Wenn aber eine Spitzenpolitikerin einer Partei, die angeblich für Leistung, Wettbewerb und ökonomische Vernunft steht, sich einer Terminologie bedient, die einem Eisenbahnergewerkschafter alle Ehre machen würde, dann meint man, im falschen Film zu sitzen. "Aussi mit’m Gel aus die Haar’“, polterte vor ein paar Jahren der steirische Landeshauptmann Franz Voves in Richtung Klassenfeind. "Her mit den Millionen, her mit dem Zaster, her mit der Marie!“, rief jetzt Johanna Mikl-Leitner in Richtung … äh … "Es geht immer tiefer“, kommentierte das der scheidende Management-Club-Präsident und frühere steirische Wirtschaftslandesrat Herbert Paierl; was ein wenig an das berühmte Zitat des steirischen Schriftstellers Werner Schwab erinnert: "Sagen Sie es ruhig noch peinlicher.“

"Peanuts“, sagt ÖVP-Chef Michael Spindelegger zu den Ausritten seiner Nachfolgerin an der ÖAAB-Spitze; entscheidend sei jetzt die Schuldenbremse. Gut - aber man sollte nicht vergessen, dass wohl nicht wenige, die Mikl-Leitner beim Bundestag in Linz applaudiert haben, auch der Schuldenbremse "ablehnend bis skeptisch“ (so eine mit VP-Stimmen beschlossene AK-Resolution) gegenüberstehen. Sie sind Brüder und Schwestern im Geiste von Leuten wie dem ÖGB-Präsidenten Foglar oder dem oö. SP-Chef Ackerl, deren Überzeugung dieser Tage zu einem Cover der Umsonst-Zeitung Heute gerann: Drei Top-Manager, daneben die Schlagzeile: "Diesen Bossen geht’s bestens“ - also her mit der Marie!
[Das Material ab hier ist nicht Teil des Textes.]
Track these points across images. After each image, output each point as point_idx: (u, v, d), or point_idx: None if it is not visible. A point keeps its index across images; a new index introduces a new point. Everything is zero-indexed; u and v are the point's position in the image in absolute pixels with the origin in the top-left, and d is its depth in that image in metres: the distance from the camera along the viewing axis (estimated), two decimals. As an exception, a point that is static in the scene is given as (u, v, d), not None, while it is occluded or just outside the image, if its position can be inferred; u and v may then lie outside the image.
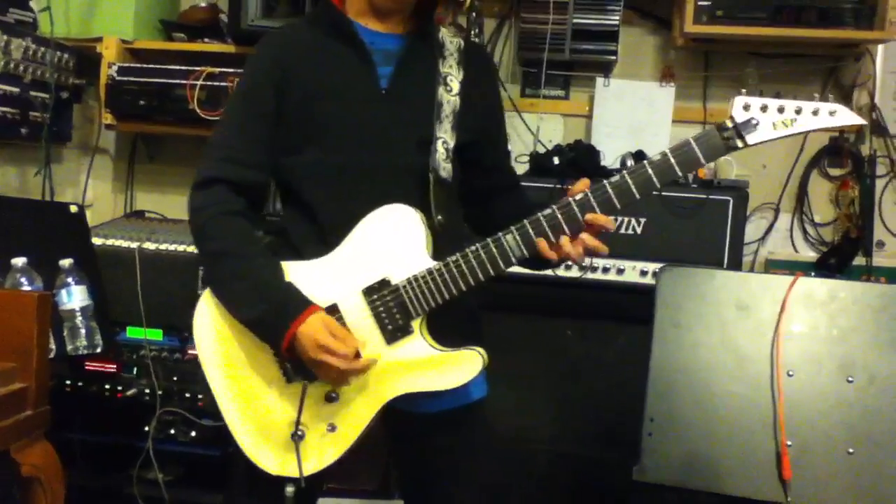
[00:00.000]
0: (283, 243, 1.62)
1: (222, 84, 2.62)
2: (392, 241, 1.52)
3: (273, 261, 1.56)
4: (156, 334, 2.42)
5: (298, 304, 1.49)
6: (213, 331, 1.59)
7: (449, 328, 1.54)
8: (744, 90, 1.45)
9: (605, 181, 1.46)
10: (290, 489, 1.51)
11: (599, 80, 2.88)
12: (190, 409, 2.39)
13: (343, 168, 1.56)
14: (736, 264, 2.39)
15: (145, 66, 2.73)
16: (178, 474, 2.49)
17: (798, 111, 1.40)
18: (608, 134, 2.85)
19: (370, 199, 1.53)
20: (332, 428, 1.53)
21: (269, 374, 1.56)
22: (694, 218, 2.37)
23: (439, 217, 1.53)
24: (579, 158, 2.60)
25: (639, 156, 2.68)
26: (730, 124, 1.42)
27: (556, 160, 2.58)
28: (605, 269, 2.41)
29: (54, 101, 2.70)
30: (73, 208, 2.27)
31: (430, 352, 1.51)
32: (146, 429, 2.39)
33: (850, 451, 1.65)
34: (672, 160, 1.43)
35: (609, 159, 2.76)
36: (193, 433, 2.40)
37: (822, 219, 2.87)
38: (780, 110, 1.41)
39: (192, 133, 2.80)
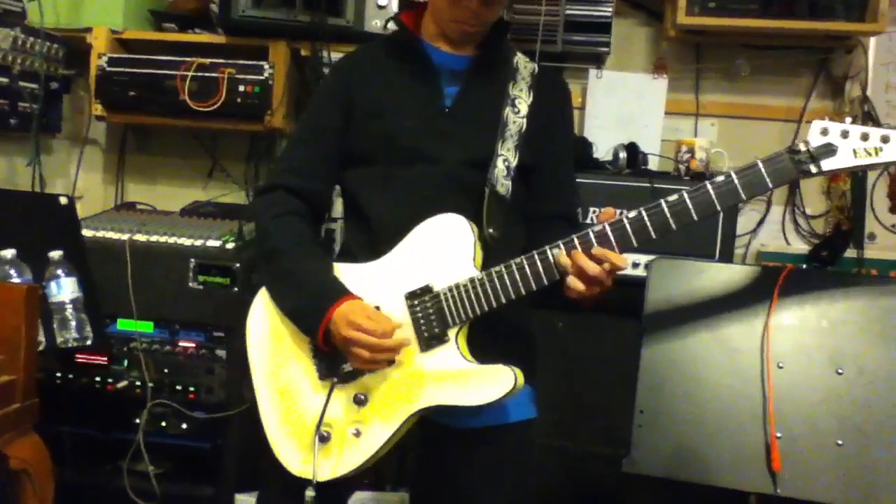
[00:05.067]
0: (342, 251, 1.69)
1: (213, 75, 2.60)
2: (441, 250, 1.53)
3: (324, 258, 1.61)
4: (146, 326, 2.41)
5: (339, 292, 1.52)
6: (263, 327, 1.62)
7: (493, 345, 1.52)
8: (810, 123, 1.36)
9: (661, 201, 1.41)
10: (310, 493, 1.47)
11: (592, 72, 2.87)
12: (181, 401, 2.39)
13: (402, 180, 1.60)
14: (727, 256, 2.39)
15: (135, 56, 2.72)
16: (168, 467, 2.48)
17: (885, 140, 1.31)
18: (600, 126, 2.84)
19: (425, 210, 1.54)
20: (357, 433, 1.51)
21: (306, 373, 1.57)
22: (686, 210, 2.36)
23: (491, 230, 1.54)
24: (571, 150, 2.59)
25: (631, 148, 2.68)
26: (803, 148, 1.36)
27: (548, 152, 2.57)
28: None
29: (44, 91, 2.68)
30: (63, 200, 2.24)
31: (461, 364, 1.48)
32: (137, 421, 2.38)
33: (840, 442, 1.65)
34: (737, 182, 1.38)
35: (601, 151, 2.76)
36: (184, 426, 2.41)
37: (813, 211, 2.87)
38: (864, 138, 1.32)
39: (182, 124, 2.79)
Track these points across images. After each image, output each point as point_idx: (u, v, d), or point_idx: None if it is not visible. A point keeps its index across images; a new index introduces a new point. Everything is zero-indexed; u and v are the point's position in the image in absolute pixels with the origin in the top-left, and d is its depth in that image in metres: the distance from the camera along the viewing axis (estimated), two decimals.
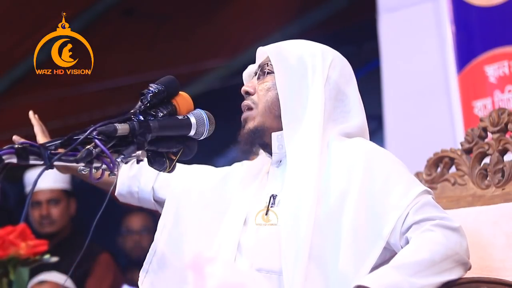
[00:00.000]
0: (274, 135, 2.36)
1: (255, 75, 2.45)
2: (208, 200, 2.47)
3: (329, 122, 2.35)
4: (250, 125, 2.38)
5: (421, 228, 2.17)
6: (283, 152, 2.35)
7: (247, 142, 2.38)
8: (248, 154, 2.44)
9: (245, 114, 2.40)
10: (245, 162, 2.55)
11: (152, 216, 5.80)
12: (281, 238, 2.23)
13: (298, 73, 2.37)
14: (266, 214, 2.33)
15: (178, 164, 2.40)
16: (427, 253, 2.12)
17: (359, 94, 2.45)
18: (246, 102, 2.41)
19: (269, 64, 2.41)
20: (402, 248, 2.19)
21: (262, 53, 2.46)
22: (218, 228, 2.39)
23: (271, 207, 2.33)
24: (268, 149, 2.40)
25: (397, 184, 2.24)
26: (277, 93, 2.36)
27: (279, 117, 2.35)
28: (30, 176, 4.85)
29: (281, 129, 2.34)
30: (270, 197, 2.35)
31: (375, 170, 2.26)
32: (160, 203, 2.59)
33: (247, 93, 2.41)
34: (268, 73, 2.40)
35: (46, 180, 4.66)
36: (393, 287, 2.07)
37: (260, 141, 2.39)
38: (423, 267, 2.10)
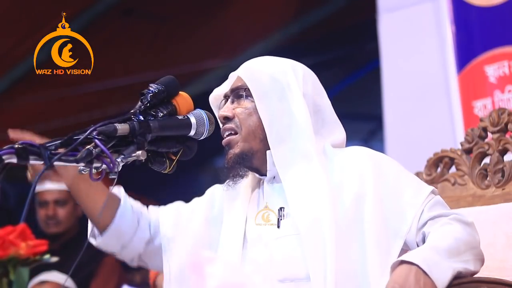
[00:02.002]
0: (269, 153, 2.37)
1: (225, 98, 2.45)
2: (202, 230, 2.46)
3: (316, 135, 2.38)
4: (236, 150, 2.38)
5: (438, 222, 2.24)
6: (276, 168, 2.36)
7: (235, 167, 2.38)
8: (235, 178, 2.40)
9: (228, 139, 2.40)
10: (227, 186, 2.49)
11: None
12: (305, 247, 2.25)
13: (275, 94, 2.38)
14: (278, 227, 2.34)
15: (161, 211, 2.44)
16: (454, 242, 2.16)
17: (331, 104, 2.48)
18: (229, 126, 2.40)
19: (245, 88, 2.40)
20: (417, 244, 2.25)
21: (233, 76, 2.45)
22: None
23: (280, 219, 2.35)
24: (256, 170, 2.41)
25: (407, 185, 2.32)
26: (259, 117, 2.37)
27: (265, 139, 2.36)
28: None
29: (269, 149, 2.37)
30: (279, 210, 2.36)
31: (384, 173, 2.33)
32: (149, 253, 2.51)
33: (226, 118, 2.40)
34: (246, 96, 2.40)
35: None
36: (435, 265, 2.09)
37: (248, 164, 2.39)
38: (453, 254, 2.14)
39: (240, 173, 2.40)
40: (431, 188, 2.33)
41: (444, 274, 2.09)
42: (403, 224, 2.26)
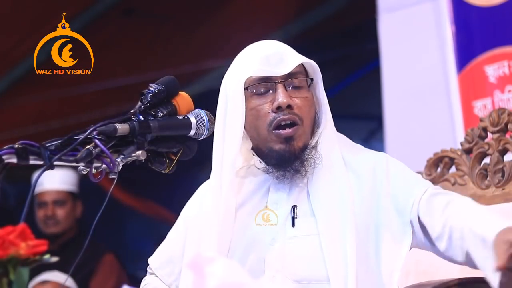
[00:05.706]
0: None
1: (273, 83, 2.30)
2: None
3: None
4: (300, 143, 2.30)
5: (449, 195, 2.26)
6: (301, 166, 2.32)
7: (299, 160, 2.30)
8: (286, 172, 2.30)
9: (293, 131, 2.29)
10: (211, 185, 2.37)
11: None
12: (326, 248, 2.23)
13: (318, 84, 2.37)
14: (293, 226, 2.29)
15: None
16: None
17: None
18: (292, 117, 2.29)
19: (309, 78, 2.34)
20: (419, 211, 2.24)
21: (290, 61, 2.32)
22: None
23: (294, 218, 2.30)
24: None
25: (414, 178, 2.34)
26: (315, 109, 2.34)
27: (312, 132, 2.34)
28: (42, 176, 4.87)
29: None
30: (292, 208, 2.31)
31: (394, 170, 2.34)
32: None
33: (290, 106, 2.29)
34: (308, 86, 2.34)
35: (53, 181, 4.70)
36: None
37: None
38: None
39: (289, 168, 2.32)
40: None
41: None
42: (407, 206, 2.26)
Da ist man dann sehr schnell auf der europäischen Ebene, denn im Prinzip dreht es sich dort um dieselben Fragen. Wobei tendenziell jene, die fröhlich "Her mit den Millionen!“ rufen, als die guten Europäer gelten, während die anderen vorgeblich das europäische Projekt leichfertig aufs Spiel setzen; wenn es um Deutschland geht - was ja vorkommt -, garniert man das gerne auch mit ein paar einschlägigen historischen Anspielungen …

An der Wiege des Euro

Nicht dass Angela Merkel die Heldin im europäischen Poker wäre. Aber sie ist doch die Galionsfigur jener, die wenigstens ansatzweise etwas von Stabilitätskultur und fiskalpolitischer Disziplin, die an der Wiege der gemeinsamen Währung standen, zu retten versuchen; jener, die sich dem in wohltönende und wohlfeile Phrasen verpackten angestrebten Umbau der EU zur "Transferunion“ widersetzen. Das, was als Gebot der Solidarität propagiert wird, würde langfristig alle zu Verlierern machen, am Ende stünden alle ohne Triple-A da.

Hier steht die Europäische Union vor einer Weichenstellung, aber auch - weniger wichtig - Österreich und - eigentlich fast schon "Peanuts“ - die ÖVP.